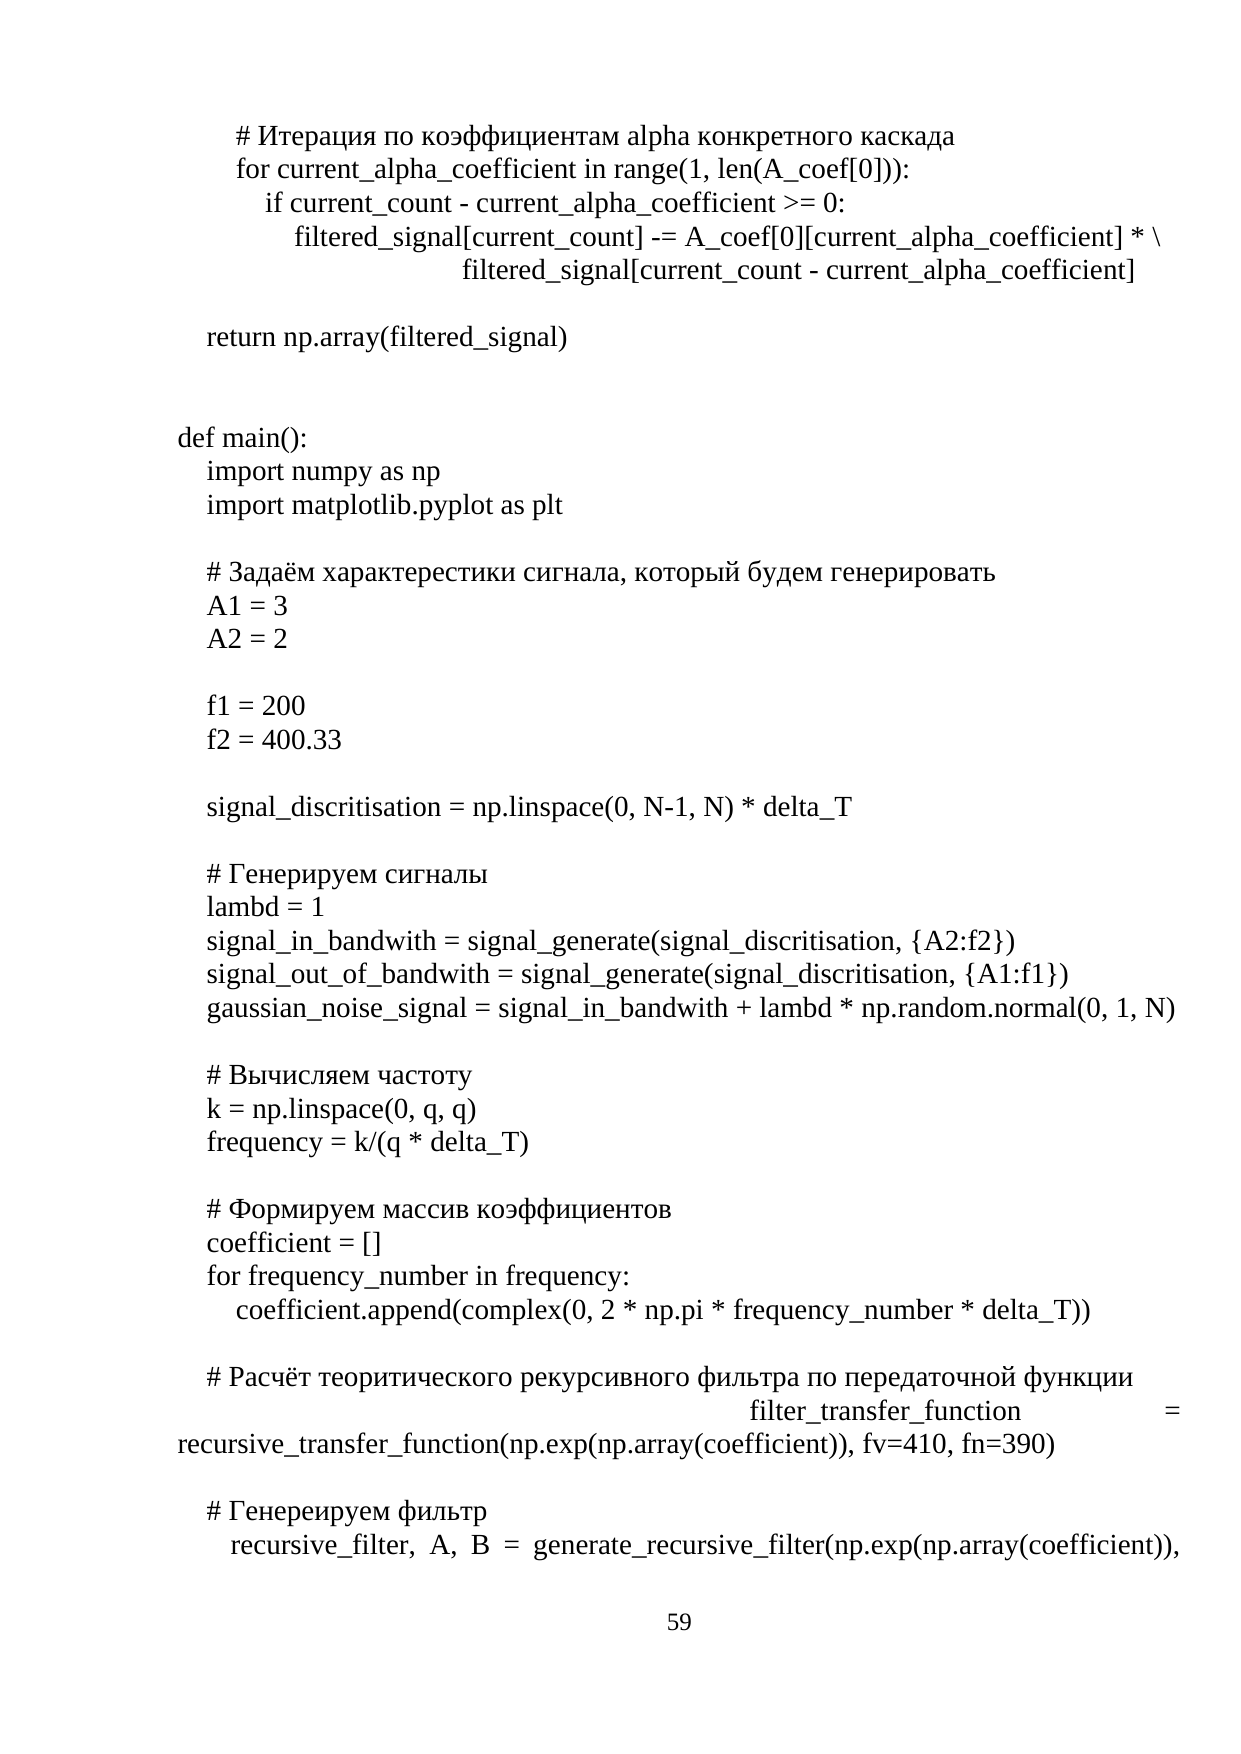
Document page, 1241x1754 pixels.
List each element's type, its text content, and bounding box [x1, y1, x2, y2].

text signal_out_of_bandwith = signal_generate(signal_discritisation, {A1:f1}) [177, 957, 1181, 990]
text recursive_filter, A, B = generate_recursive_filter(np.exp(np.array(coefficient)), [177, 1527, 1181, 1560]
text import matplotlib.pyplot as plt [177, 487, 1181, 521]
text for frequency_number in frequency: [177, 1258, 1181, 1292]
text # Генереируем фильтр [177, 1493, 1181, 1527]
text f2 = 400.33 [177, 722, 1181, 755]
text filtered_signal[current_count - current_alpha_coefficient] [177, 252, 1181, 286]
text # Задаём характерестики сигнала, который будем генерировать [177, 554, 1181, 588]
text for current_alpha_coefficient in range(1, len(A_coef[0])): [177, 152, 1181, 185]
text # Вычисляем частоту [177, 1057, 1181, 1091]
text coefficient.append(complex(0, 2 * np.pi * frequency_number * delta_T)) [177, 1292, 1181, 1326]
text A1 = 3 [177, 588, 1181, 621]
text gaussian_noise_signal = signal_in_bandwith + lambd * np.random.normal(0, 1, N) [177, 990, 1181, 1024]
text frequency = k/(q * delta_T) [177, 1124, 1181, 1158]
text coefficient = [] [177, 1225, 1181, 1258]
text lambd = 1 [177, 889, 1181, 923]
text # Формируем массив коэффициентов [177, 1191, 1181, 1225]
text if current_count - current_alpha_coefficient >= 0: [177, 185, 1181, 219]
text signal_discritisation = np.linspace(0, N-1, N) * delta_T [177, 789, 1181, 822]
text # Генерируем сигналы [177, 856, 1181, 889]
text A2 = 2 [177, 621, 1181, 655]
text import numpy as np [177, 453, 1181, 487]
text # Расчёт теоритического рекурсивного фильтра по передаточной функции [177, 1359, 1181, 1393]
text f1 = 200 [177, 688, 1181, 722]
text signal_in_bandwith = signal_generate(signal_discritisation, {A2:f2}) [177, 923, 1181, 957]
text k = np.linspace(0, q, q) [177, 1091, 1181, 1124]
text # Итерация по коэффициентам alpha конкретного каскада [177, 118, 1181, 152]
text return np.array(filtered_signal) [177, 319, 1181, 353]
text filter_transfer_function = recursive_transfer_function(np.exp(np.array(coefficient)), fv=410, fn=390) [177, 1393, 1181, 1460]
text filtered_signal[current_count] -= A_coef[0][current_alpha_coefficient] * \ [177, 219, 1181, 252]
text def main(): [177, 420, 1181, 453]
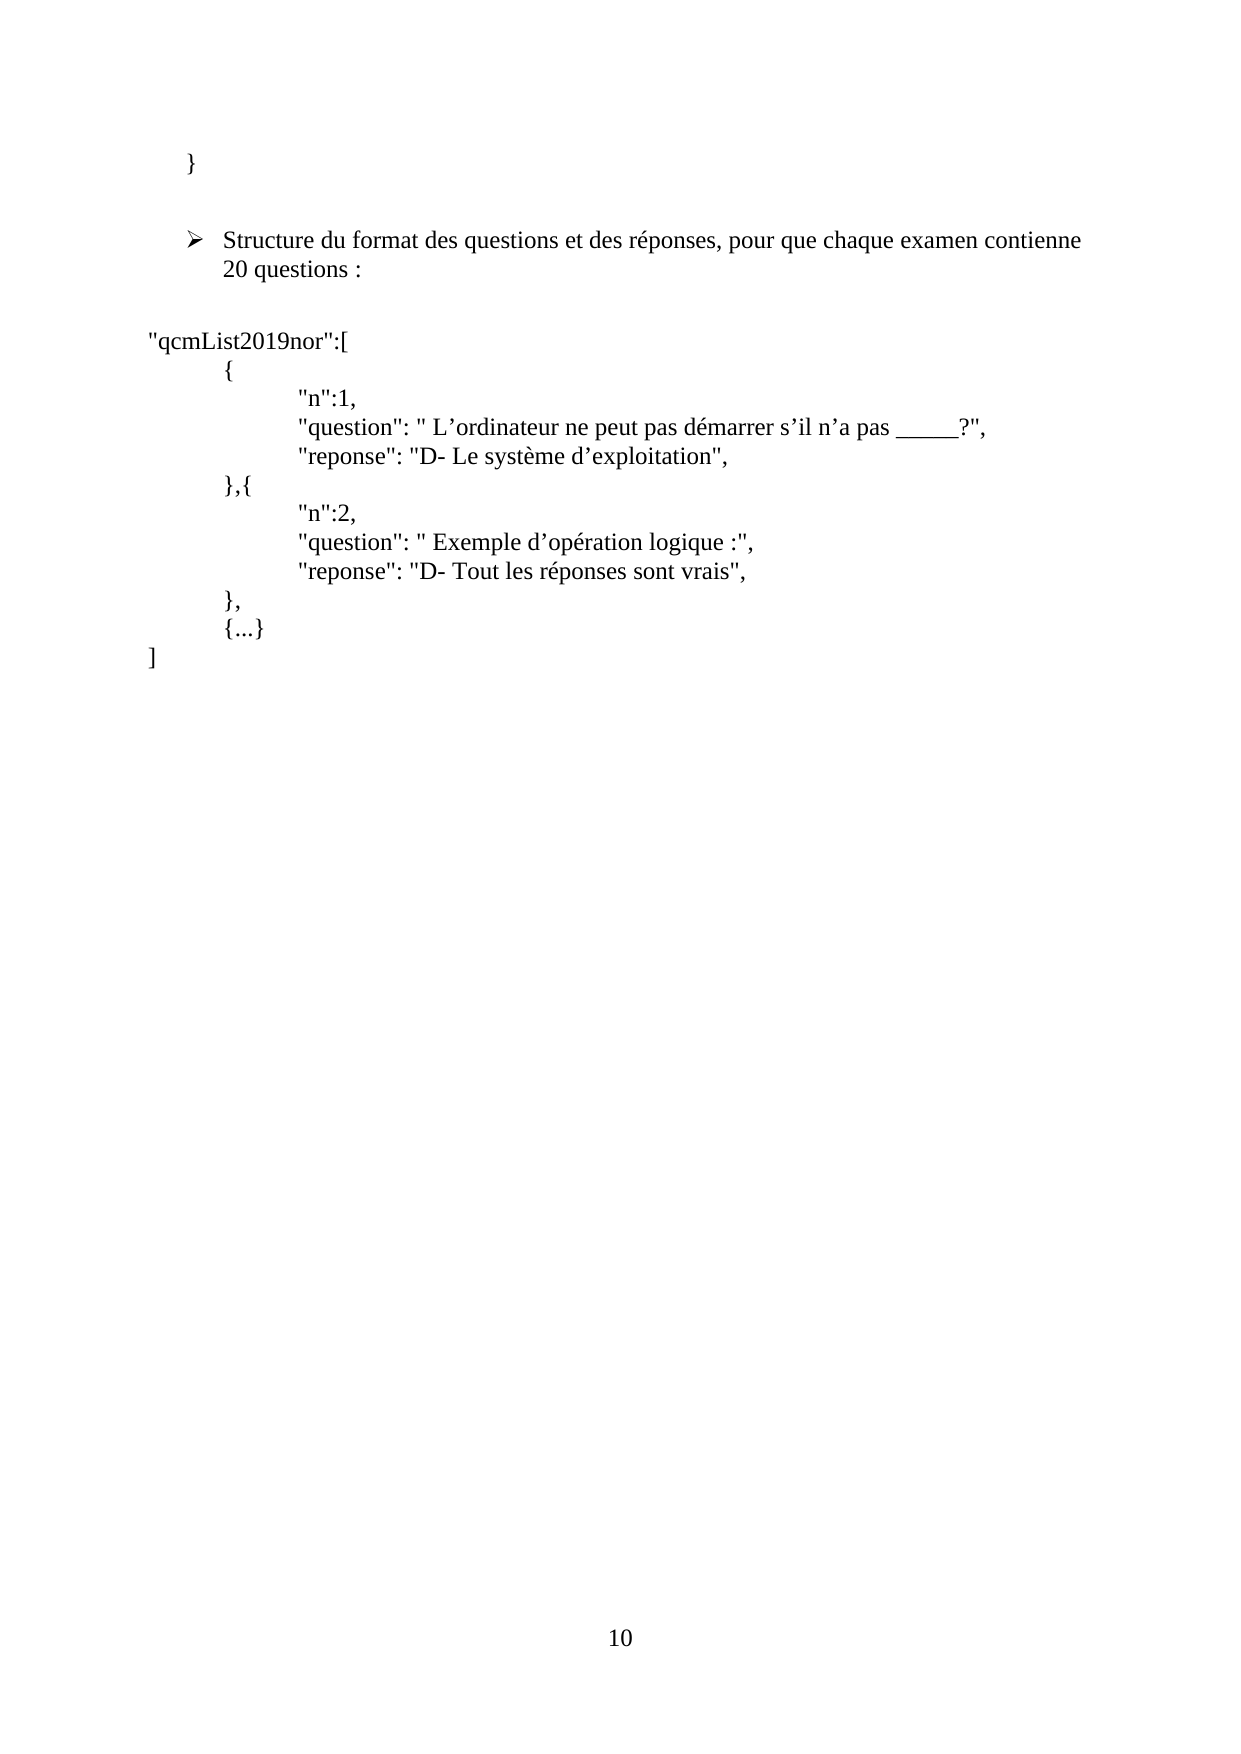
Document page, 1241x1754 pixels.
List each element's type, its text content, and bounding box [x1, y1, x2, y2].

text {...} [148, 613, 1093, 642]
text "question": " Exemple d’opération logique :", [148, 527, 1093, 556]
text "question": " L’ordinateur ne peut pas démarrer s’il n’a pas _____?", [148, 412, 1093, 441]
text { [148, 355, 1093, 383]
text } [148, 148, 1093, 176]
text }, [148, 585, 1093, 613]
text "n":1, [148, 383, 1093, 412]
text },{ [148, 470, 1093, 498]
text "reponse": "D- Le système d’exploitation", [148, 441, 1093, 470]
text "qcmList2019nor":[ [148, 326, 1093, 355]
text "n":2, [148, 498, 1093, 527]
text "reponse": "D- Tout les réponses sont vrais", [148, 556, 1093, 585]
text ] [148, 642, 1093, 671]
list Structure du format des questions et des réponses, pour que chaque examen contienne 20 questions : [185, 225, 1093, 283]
● ● ● ● ●
◆ WHAT THIS TASK INVOLVES ◆
Which lines in the items above contain the string "array"? Pull out each of them and copy it unchanged.

◆ RESULT OF THE EXERCISE ◆
text recursive_filter, A, B = generate_recursive_filter(np.exp(np.array(coefficient)), [177, 1527, 1181, 1560]
text return np.array(filtered_signal) [177, 319, 1181, 353]
text filter_transfer_function = recursive_transfer_function(np.exp(np.array(coefficient)), fv=410, fn=390) [177, 1393, 1181, 1460]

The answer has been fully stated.